Your job is to understand the needs of the media and help them track down the people and resources they need. It is not your role to keep reporters from talking to newsmakers, tell them what questions to ask, monitor interviews, or push your own views or opinions. You should also help the speakers know what to expect from media and to anticipate questions and controversial issues. Make yourself relevant and useful to reporters. And, know when to leave them alone to do their job!

Plan ahead

Some reporters may want to interview key speakers or presenters before the meeting starts, or at least they may want to set up an interview in advance. You may also want to contact the featured speakers or presenters before the meeting to learn if and when they will be available to talk to reporters, where they are staying, how to get in touch with them at the meeting, and alerting them to advance media interest their topic.

Coffee and danish are important, but not as important as good information Keeping the coffee urn filled and ordering the pastries is not the most important job in the newsroom. Keeping the flow of relevant information coming is. Know where to find your key interview subjects either in person, by telephone or email. Have copies of papers, press releases, articles, meeting programs, abstracts or any other pertinent information readily available in the newsroom. Phone lines, fax machines, Internet connections, and copiers are important, too.

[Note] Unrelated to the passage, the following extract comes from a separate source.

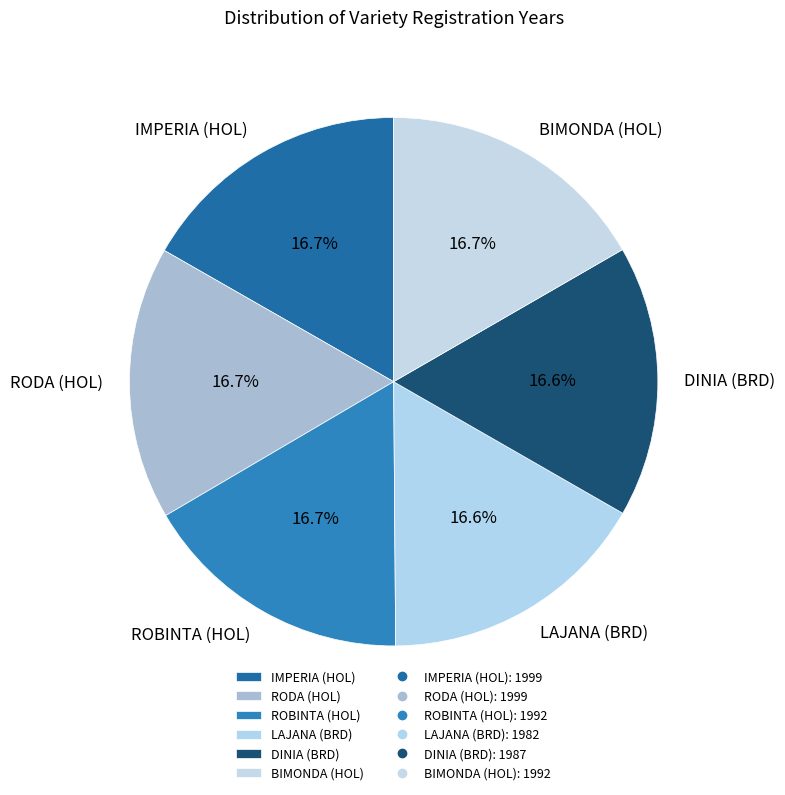

How many segments does this pie chart have?

6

Understand how the media works

You will work with reporters from different time zones and different countries. Some will have deadlines of an hour, some a month, or some not at all. Find out their deadlines and work within them. Some will want TV interviews, others radio interviews, others telephone interviews, and others to talk with the subject in person. They may also ask you to find sources that do not agree with your interview subject. Some reporters may understand the topic as well as the people they interview; others may be clueless and need help just figuring out what questions to ask.

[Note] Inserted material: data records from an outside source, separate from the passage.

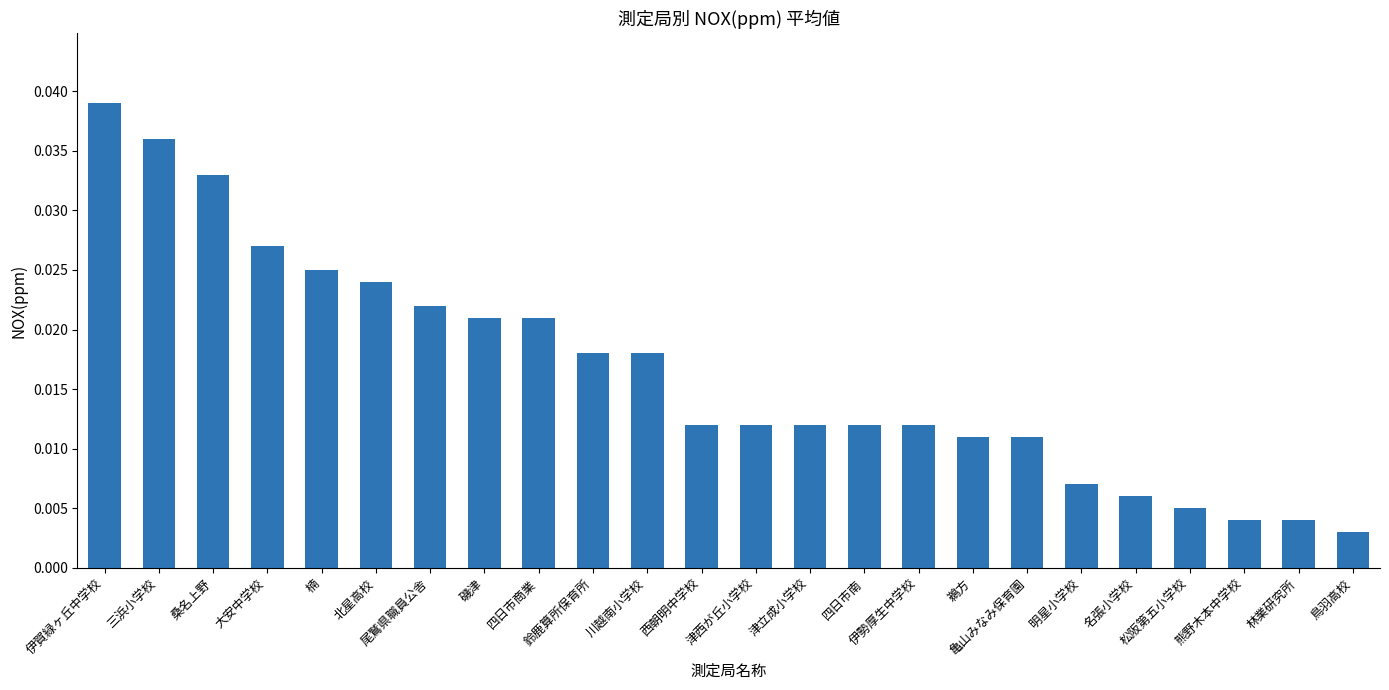

How many data points does each series have?

24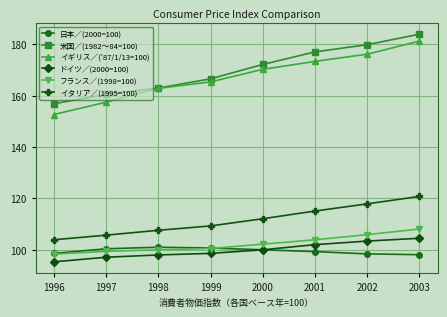

How many lines are shown in the chart?

6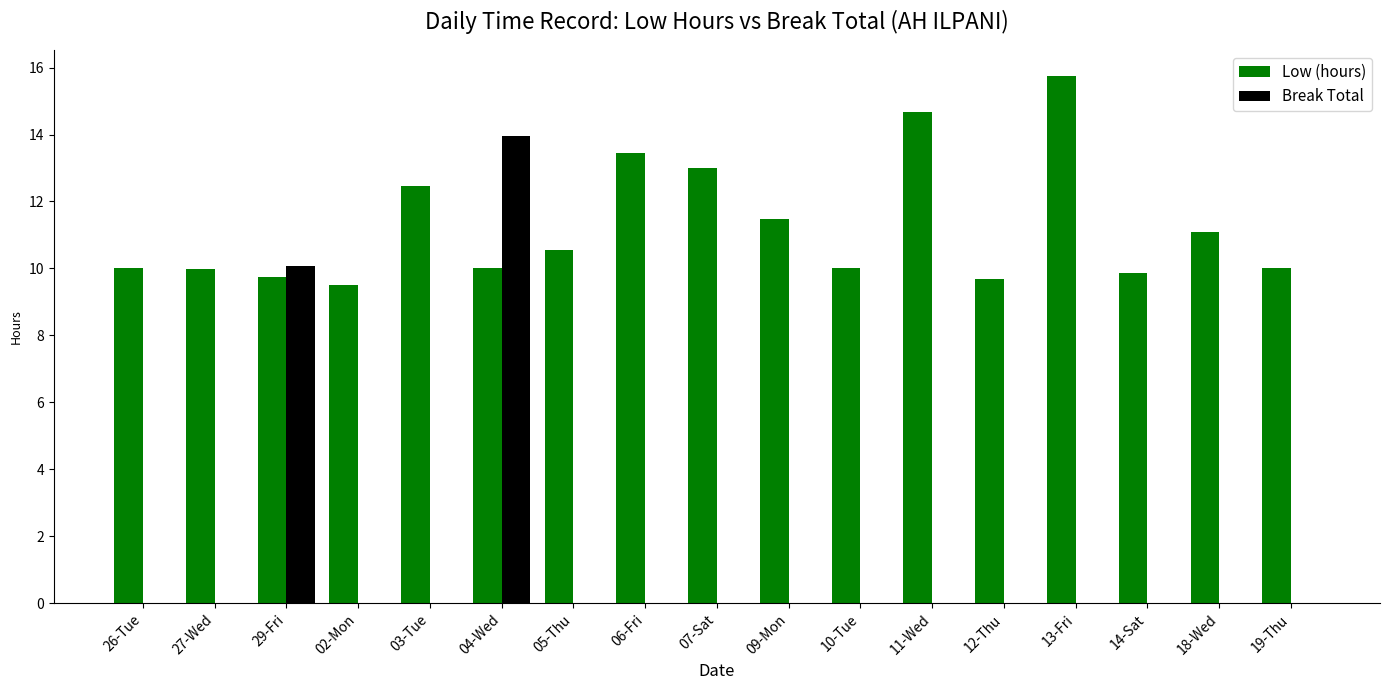

At which label is Break Total closest to 6?

29-Fri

Caffeine, chocolate and sex

What talks and presentations are most likely to generate widespread media coverage? Put any of these three words in the title of a talk and you are guaranteed media coverage. Try to tell in advance which stories are likely to get good media play. Even if you do, you may still be in for some surprises about what stories are of interest. Some reporters already know what they want to cover, but others may want your help in figuring out what is important or interesting. You should also be aware of how the focus of your meeting fits into a larger context. Is what is going on there relevant to other news of the day? Could the organization's officers be useful in providing commentary about some significant event in the news? It is important to anticipate sudden requests from the news media based on current breaking events. Part of your role should be to alert speakers to be prepared for unplanned media requests.

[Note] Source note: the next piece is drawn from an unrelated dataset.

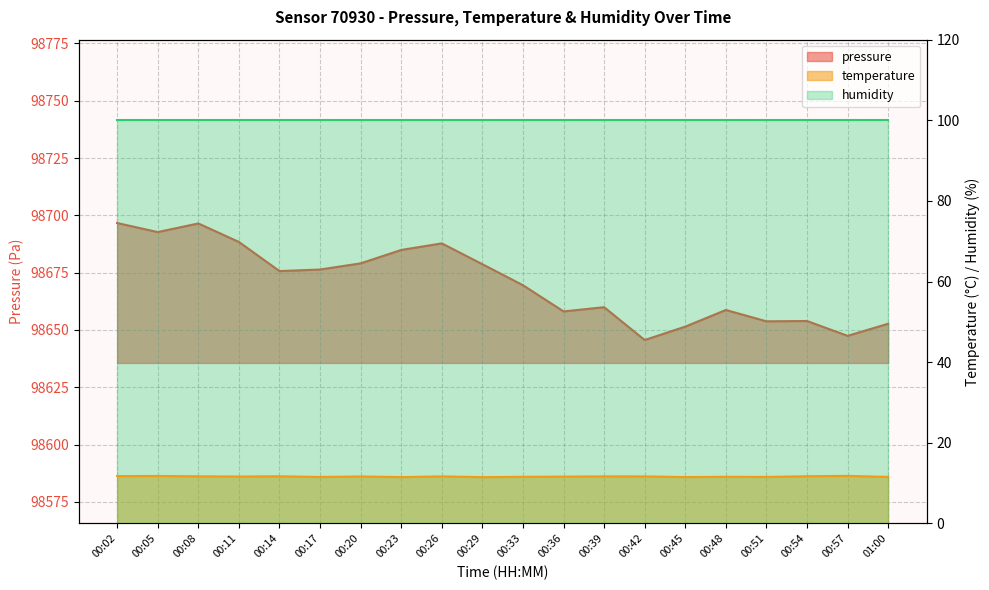

How many data points in pressure are above 98675?

10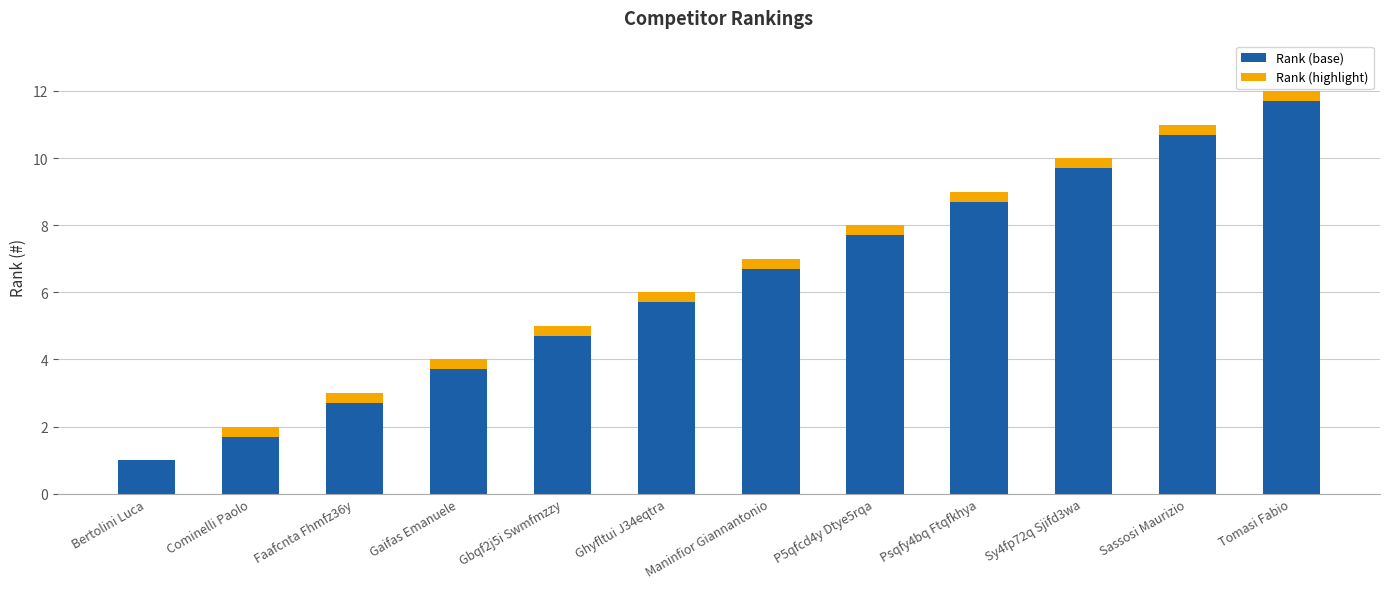

What is the sum of all Rank (base) values?

74.7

Establish newsroom policies well in advance

Be tougher than the door guard at a New York nightspot. Establish policies for newsroom access in advance of the meeting, let everyone know clearly what they are, then stick to them. Are you willing to allow public relations or special interest people into the newsroom to meet with the media? If the answer is no, then donít let them in. Will you allow organizations other than yours to leave press materials in your newsroom? Are you willing to share your press registration list with public relations firms or other parties? These are some of the decisions you need to make before the meeting starts.